Items listed in a dataset:
====================

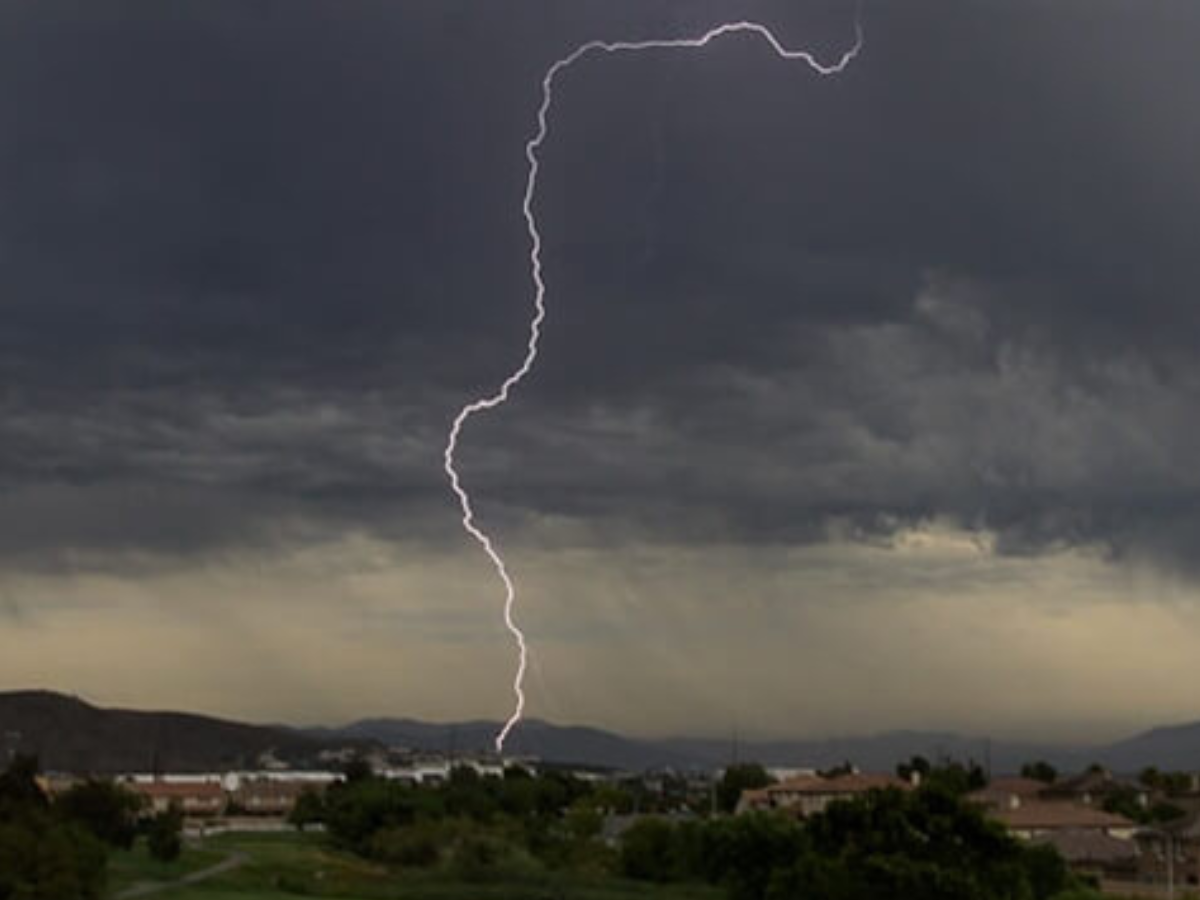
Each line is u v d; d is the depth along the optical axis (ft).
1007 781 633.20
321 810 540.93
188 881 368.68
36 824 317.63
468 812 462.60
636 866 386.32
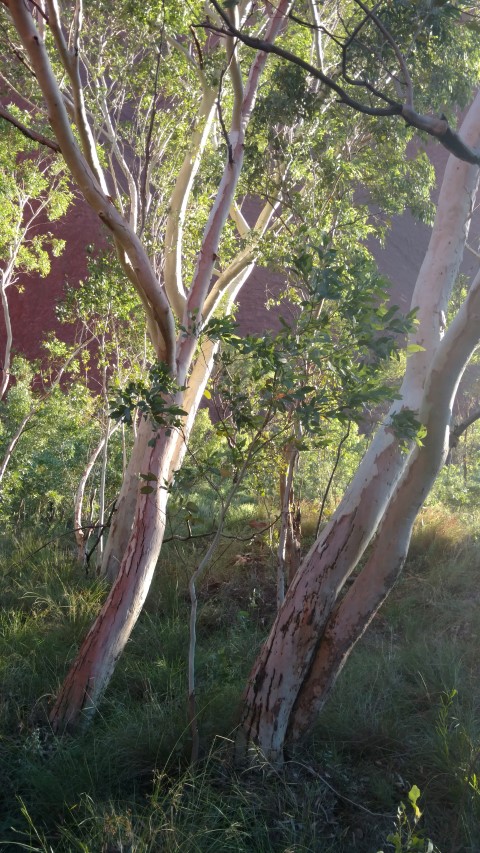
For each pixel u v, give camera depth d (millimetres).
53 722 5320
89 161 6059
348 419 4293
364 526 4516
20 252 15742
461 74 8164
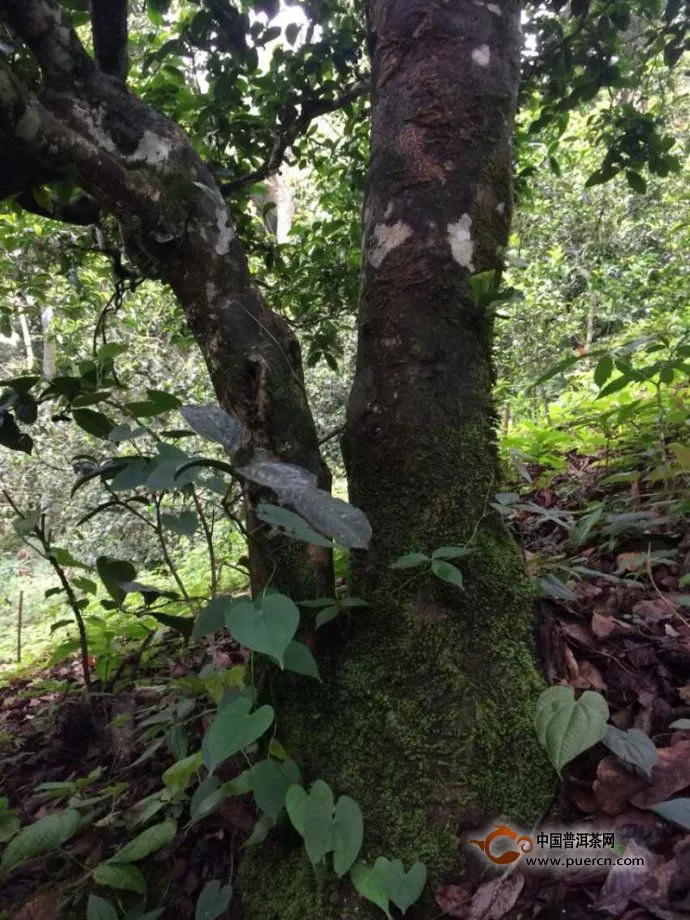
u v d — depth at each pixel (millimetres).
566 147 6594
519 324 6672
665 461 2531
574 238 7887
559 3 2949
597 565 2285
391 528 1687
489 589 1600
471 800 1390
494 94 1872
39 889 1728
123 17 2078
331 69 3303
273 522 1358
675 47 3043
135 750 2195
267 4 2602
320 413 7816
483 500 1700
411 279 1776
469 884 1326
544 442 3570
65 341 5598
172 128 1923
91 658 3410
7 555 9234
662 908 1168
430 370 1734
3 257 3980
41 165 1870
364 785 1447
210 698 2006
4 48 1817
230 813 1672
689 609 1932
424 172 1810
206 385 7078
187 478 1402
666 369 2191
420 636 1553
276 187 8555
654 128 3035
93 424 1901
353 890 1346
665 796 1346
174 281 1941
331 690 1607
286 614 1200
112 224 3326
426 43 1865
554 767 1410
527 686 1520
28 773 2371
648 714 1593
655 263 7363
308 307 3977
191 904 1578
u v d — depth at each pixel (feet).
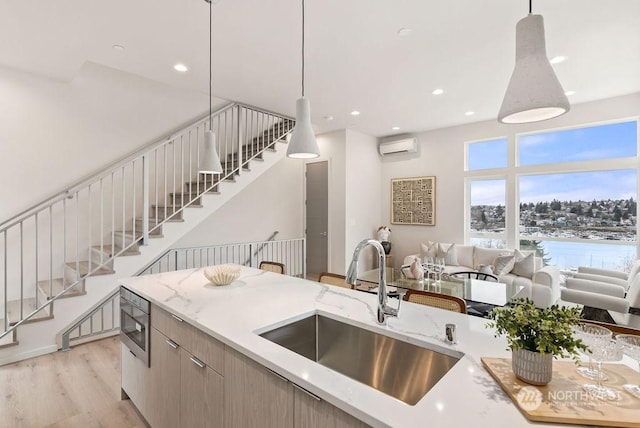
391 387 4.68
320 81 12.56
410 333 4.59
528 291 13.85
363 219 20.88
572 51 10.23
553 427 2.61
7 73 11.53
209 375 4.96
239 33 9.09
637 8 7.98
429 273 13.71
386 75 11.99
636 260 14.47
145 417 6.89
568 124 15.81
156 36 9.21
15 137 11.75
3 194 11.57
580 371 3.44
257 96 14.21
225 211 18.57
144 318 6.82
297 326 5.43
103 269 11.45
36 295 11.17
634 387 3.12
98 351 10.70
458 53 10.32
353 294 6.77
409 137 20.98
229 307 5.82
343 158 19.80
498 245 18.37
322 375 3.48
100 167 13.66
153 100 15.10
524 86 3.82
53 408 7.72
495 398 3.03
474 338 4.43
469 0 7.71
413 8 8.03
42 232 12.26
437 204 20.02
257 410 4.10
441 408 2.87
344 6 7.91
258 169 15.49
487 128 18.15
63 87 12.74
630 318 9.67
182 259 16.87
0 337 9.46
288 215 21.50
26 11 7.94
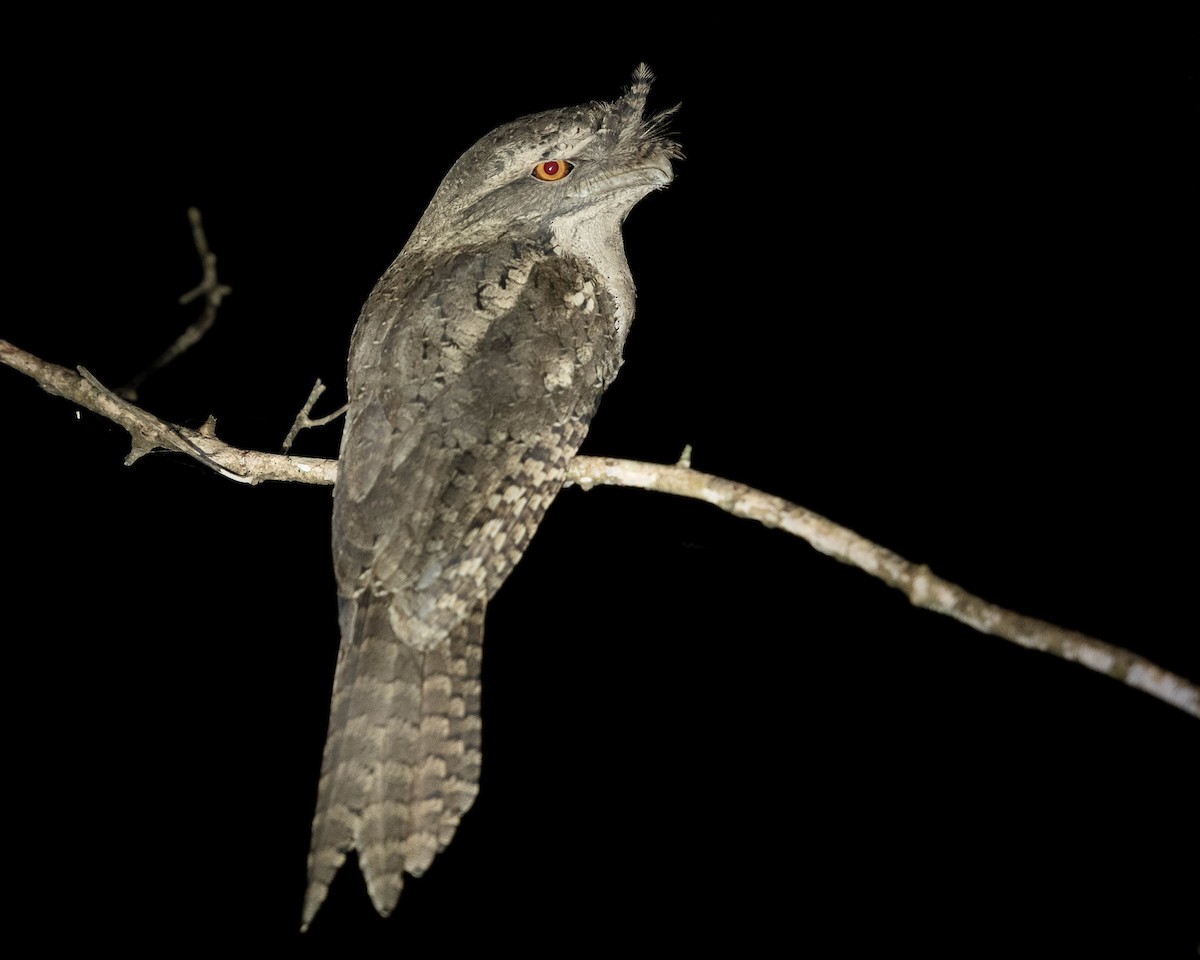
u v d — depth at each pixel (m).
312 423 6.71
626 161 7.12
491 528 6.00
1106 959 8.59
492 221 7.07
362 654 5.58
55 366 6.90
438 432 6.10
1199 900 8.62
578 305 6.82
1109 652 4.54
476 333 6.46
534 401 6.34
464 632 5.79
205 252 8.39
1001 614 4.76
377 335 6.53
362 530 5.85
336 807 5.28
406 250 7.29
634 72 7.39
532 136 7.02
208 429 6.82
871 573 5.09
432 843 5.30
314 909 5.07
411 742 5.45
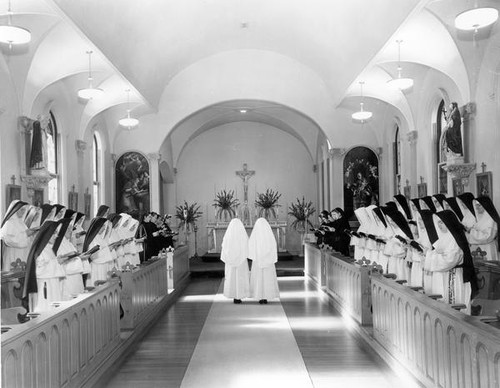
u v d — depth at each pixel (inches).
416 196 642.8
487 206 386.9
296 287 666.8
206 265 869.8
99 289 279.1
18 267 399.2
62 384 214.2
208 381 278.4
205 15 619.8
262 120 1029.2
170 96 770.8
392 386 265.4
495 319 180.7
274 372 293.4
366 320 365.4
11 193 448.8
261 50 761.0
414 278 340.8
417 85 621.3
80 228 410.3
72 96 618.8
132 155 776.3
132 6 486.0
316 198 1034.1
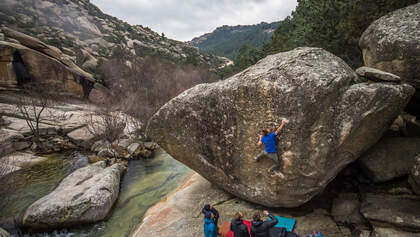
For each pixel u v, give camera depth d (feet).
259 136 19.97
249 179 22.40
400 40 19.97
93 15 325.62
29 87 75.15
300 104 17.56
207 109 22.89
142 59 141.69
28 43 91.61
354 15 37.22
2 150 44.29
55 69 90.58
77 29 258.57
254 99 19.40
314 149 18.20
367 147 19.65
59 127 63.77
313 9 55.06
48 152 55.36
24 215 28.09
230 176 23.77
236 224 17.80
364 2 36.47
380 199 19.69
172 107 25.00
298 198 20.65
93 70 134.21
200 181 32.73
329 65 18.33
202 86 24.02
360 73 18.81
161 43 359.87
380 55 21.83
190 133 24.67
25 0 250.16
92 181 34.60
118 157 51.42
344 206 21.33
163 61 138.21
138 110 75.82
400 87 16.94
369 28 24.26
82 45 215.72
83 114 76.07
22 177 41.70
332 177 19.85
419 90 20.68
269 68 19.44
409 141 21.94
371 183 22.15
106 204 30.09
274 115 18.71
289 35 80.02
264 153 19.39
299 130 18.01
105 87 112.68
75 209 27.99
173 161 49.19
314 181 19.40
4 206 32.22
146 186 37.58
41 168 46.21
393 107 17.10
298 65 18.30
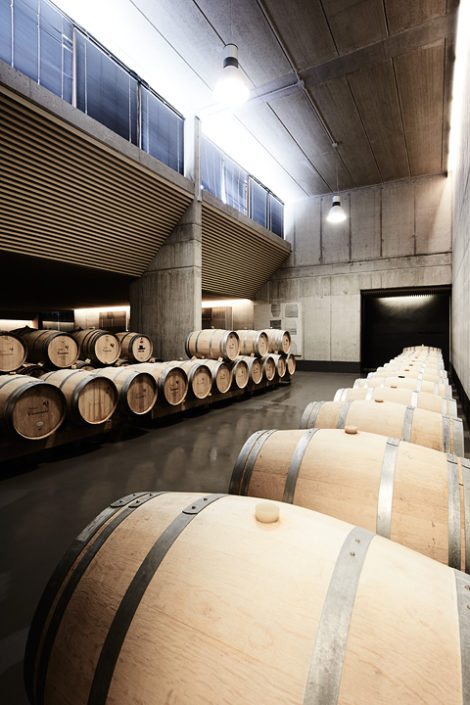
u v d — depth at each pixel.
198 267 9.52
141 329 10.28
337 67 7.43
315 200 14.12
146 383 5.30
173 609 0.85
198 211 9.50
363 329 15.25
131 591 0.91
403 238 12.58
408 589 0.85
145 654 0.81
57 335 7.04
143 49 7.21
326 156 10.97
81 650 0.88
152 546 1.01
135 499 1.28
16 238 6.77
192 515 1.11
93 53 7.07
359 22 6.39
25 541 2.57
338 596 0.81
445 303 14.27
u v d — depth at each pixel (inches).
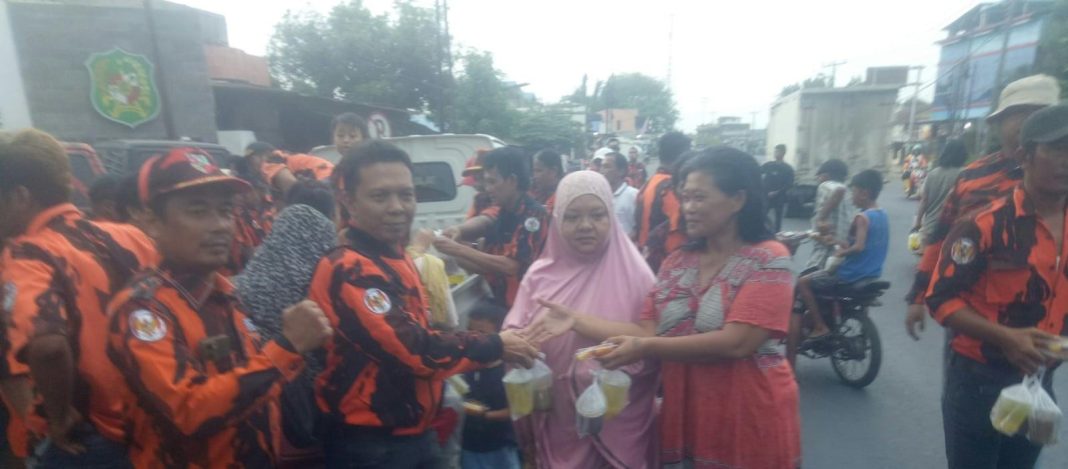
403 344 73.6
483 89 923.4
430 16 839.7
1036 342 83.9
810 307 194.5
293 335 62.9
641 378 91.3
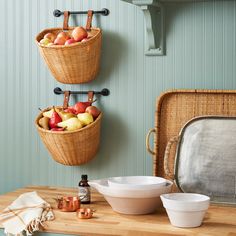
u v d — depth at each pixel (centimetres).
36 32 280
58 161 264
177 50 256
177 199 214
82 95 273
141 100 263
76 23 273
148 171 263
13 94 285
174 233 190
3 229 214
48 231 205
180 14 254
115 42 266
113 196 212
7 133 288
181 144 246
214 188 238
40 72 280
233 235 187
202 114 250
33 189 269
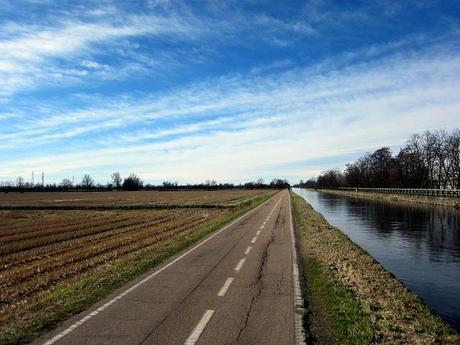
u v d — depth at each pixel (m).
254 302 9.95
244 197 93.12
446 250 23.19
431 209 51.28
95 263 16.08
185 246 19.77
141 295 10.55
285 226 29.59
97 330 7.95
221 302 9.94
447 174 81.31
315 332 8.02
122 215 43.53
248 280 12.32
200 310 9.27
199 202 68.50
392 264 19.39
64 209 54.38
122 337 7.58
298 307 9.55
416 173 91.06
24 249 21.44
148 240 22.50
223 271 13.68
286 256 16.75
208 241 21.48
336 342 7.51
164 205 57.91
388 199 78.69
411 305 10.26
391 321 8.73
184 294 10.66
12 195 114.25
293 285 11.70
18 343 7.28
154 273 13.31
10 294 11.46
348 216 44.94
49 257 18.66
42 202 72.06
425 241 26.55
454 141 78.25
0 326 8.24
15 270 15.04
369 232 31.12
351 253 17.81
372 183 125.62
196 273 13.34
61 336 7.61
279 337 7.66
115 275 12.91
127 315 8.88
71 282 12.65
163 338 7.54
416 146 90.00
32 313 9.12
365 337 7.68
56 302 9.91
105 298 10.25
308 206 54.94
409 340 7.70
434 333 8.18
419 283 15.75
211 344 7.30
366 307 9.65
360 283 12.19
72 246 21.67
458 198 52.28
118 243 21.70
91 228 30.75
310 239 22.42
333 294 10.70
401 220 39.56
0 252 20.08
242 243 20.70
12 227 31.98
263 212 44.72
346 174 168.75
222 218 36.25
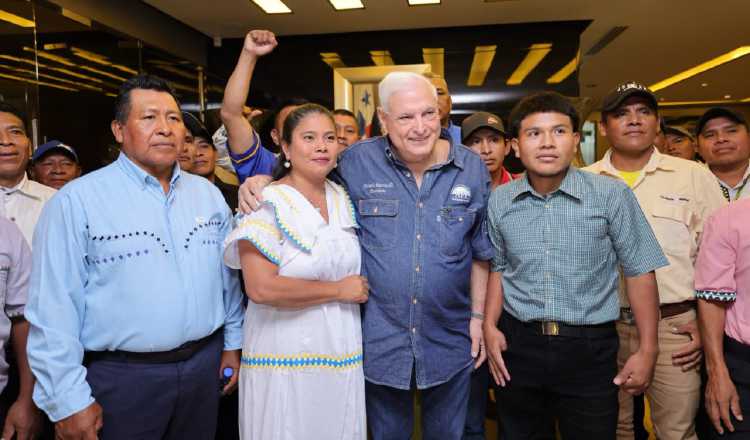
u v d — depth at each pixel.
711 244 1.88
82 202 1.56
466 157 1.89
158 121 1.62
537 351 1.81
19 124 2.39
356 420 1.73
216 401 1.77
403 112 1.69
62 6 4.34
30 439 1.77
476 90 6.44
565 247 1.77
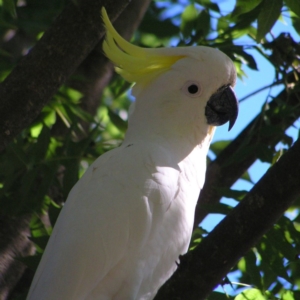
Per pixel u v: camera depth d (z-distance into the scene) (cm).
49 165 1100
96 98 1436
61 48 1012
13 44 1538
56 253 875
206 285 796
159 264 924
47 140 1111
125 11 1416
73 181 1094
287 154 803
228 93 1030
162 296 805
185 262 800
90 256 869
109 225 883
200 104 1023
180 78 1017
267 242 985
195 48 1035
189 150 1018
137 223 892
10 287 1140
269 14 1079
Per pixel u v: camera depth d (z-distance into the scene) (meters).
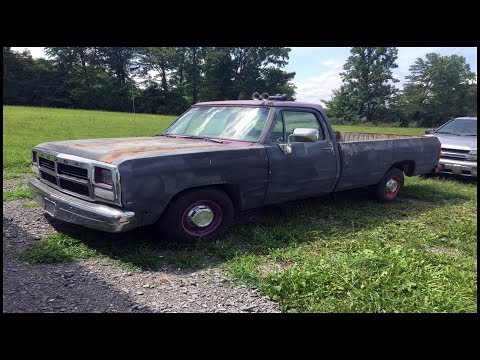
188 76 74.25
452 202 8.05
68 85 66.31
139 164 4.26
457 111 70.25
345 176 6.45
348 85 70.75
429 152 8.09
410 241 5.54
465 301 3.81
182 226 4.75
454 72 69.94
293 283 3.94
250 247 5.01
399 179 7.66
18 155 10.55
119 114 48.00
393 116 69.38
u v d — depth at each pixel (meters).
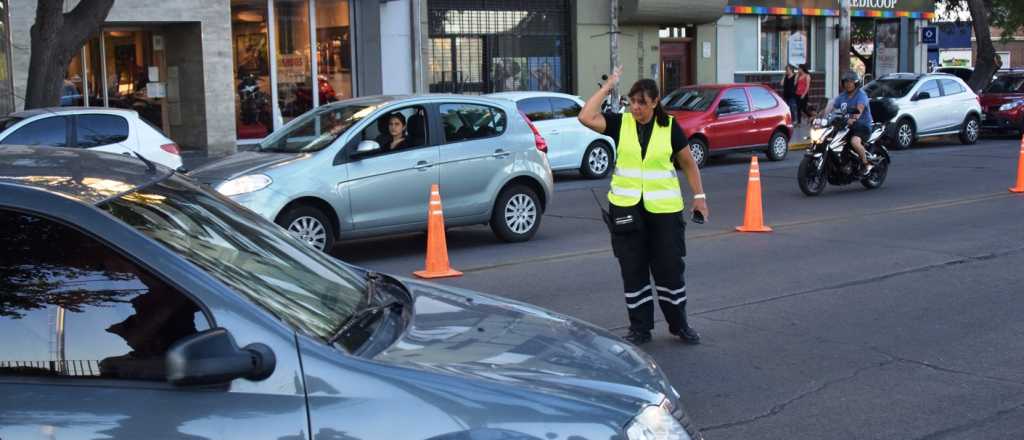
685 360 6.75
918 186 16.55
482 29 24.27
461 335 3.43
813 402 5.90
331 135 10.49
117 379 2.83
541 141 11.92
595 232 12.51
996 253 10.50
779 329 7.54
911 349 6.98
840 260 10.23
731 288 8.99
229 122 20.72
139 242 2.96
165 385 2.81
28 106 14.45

====================

### Problem description
From the records, copy out each line that includes the string "feet".

### Answer section
u v d — depth at each pixel (feet).
For each pixel u v, give camera depth d (feet).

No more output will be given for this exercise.